What is it with the friggin cat names? (J2SE 1.5 snapshots available)

Sun is making pre-RC snapshots of the 1.5 JDK available to play with. Of course code-name "Tiger" just invites comparisons with Apple.

Also, look here if you want a good overview of all the cool new language constructs in 1.5.0.

Honestly, some of the stuff is good, some of it I really don't like. The "import static" syntax is a big one. Frankly, I think that reduces code clarity in a MAJOR way. It really seems like a lot of this is just pulling in the stuff from C++ that, while handy, makes for less "readable" (in the sense that it reads like English) code.

Comments

RE: What is it with the friggin cat names? (J2SE 1.5 snapshots

Some of the 1.5 features, like foreach and the printf workalike, seem like too-obvious kowtowing to those who criticize Java and don't know what they're talking about (e.g., "my favorite language has a foreach and Java doesn't, so Java must suck"). What, if Obj-C takes off, will we add square-brace method calls, just to mollify that crowd?

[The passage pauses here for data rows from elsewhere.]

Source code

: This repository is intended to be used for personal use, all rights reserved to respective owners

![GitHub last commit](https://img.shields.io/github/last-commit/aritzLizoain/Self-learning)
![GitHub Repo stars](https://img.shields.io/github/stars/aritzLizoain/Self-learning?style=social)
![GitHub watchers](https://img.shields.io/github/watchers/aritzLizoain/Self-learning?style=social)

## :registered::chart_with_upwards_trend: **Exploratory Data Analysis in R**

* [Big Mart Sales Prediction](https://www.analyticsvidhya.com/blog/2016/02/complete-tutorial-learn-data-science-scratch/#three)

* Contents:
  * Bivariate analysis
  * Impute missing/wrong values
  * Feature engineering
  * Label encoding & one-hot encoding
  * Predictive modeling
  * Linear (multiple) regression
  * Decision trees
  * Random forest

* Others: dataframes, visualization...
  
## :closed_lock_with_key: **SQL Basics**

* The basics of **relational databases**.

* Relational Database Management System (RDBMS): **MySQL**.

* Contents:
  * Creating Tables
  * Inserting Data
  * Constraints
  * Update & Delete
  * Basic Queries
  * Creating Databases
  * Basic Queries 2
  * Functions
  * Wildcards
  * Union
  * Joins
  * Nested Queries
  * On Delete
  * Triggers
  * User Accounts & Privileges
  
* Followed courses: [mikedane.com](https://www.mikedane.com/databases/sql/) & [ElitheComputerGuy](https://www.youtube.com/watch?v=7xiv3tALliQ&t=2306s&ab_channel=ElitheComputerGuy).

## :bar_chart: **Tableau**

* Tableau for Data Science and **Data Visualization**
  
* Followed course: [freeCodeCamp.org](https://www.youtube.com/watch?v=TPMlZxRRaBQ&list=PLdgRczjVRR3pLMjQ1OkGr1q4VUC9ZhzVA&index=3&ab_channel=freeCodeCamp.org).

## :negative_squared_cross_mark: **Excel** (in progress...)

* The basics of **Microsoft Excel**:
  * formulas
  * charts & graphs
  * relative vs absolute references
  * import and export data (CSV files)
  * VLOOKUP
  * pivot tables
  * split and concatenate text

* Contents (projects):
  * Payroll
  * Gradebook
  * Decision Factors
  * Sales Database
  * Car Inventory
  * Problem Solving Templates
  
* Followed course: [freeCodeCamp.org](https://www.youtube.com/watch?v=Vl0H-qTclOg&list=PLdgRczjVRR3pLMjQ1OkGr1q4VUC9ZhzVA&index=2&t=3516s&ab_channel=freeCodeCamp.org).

Also, I don't think the people who are complaining about this stuff are going to like Java any better. Particularly the scripting crowd.

My wishlist for Java, things like a USB API and a sane way to be a first-class application on the underlying OS, remain very much off Sun's radar. jdic might help on the latter point, we'll see.

As for dev names, I suggest that we petition to start using Homestar Runner characters as version names. "Oh, you're still using Strong Bad... you need to upgrade to The Cheat."

-invalidname

RE: What is it with the friggin cat names? (J2SE 1.5 snapshots

I couldn't agree more. Really the only thing I see in these new "features" that I think will save me time is the Generics/Collections support. Everything else is either (a) not really saving you that much code or (b) too fugly to look at for my taste.

>>My wishlist for Java, things like a USB API and a sane way to be a first-class application on the underlying OS, remain very much off Sun's radar. jdic might help on the latter point, we'll see.

Support for USB would be awesome. I would also like to see some of the more common peripheral APIs (TWAIN, a big one) show up in Java.

JDIC has some neat stuff, but really, aside from accessing the application handler registry on the OS, there is nothing there that I don't think you get better from WebStart.